First Author: : R. Mather CANADA

Co Author(s): :    M. Malvankar-Mehta   N. Au   A. To              

Abstract Details

Purpose:

To summarize and quantitatively evaluate sleep outcomes of Dry Eye Disease (DED) patients.

Setting:

Western University, Ivey Eye Institute, London, Ontario, Canada

Methods:

A systematic review and meta-analysis. PARTICIPANTS: DED patients included individuals with dry eye symptoms or primary Sjogren’s Syndrome (pSS). Controls were healthy, non-pSS or non-DED patients.

Methods:

A systematic search of MEDLINE, EMBASE, PsycINFO and grey literature was conducted. Studies were screened using Covidence systematic review software. Outcomes included: sleep quality, duration, daytime sleepiness, prevalence/incidence/severity of sleep disorders, and sleep disturbances. Meta-analysis was conducted using STATA 13.0. The weighted mean difference (WMD) was calculated as the effect size for continuous scale outcomes.

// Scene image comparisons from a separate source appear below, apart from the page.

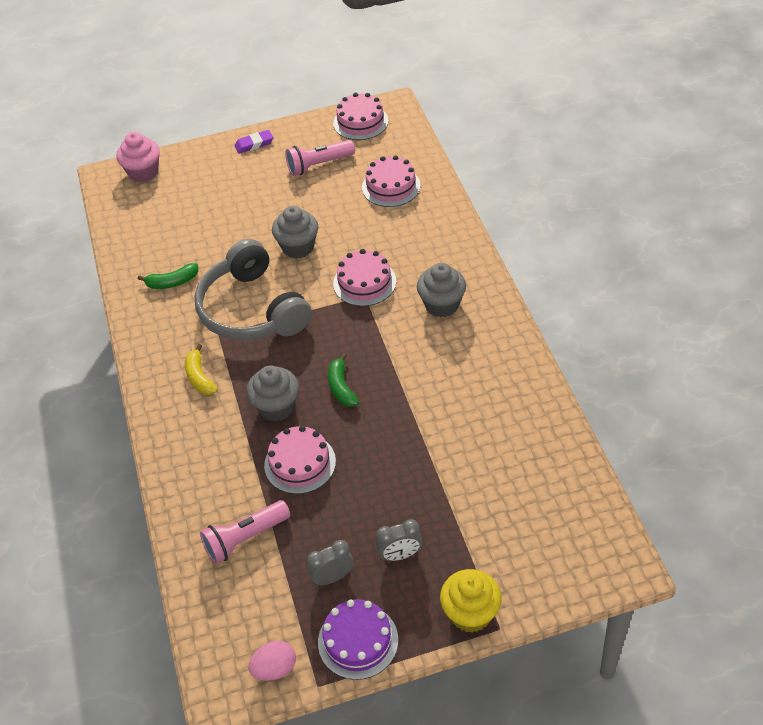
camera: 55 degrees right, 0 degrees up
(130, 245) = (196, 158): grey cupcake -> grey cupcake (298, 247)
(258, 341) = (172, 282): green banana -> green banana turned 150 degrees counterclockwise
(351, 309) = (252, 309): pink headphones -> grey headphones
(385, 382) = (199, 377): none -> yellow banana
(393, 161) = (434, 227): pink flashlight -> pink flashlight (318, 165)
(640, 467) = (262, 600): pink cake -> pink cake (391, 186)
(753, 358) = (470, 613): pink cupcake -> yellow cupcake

Random effects models were developed based on the presence of heterogeneity.

Results:

Seventeen full-text articles (16,370 subjects) and three conference abstracts (572,163 subjects) were included. Compared to controls, DED patients score higher on the Pittsburgh Sleep Quality Index (WMD = 1.69, 95% CI: [0.82, 2.56]; 2=88.8%, p<0.001) and Epworth Sleepiness Scale (WMD = 2.26, 95% CI: [0.96, 3.56]; I2 = 82.4%, p<0.001). Additionally, DED patients spend less time asleep (WMD = -0.59 hours, 95% CI: [-0.94, -0.24]; I2 = 85.1%, p<0.001), experience more sleep disturbances, and may have increased prevalence, incidence, severity of sleep disorders.

Conclusions:

CONCLUSION: DED patients may have poorer sleep quality, greater daytime sleepiness, less sleep, more sleep disturbances, increased prevalence, incidence, and severity of sleep disorders compared to non-DED patients. Further research is needed to identify potential causes of these outcomes given the paucity and heterogeneity of studies. It may be worthwhile to consider sleep in the clinical management of DED.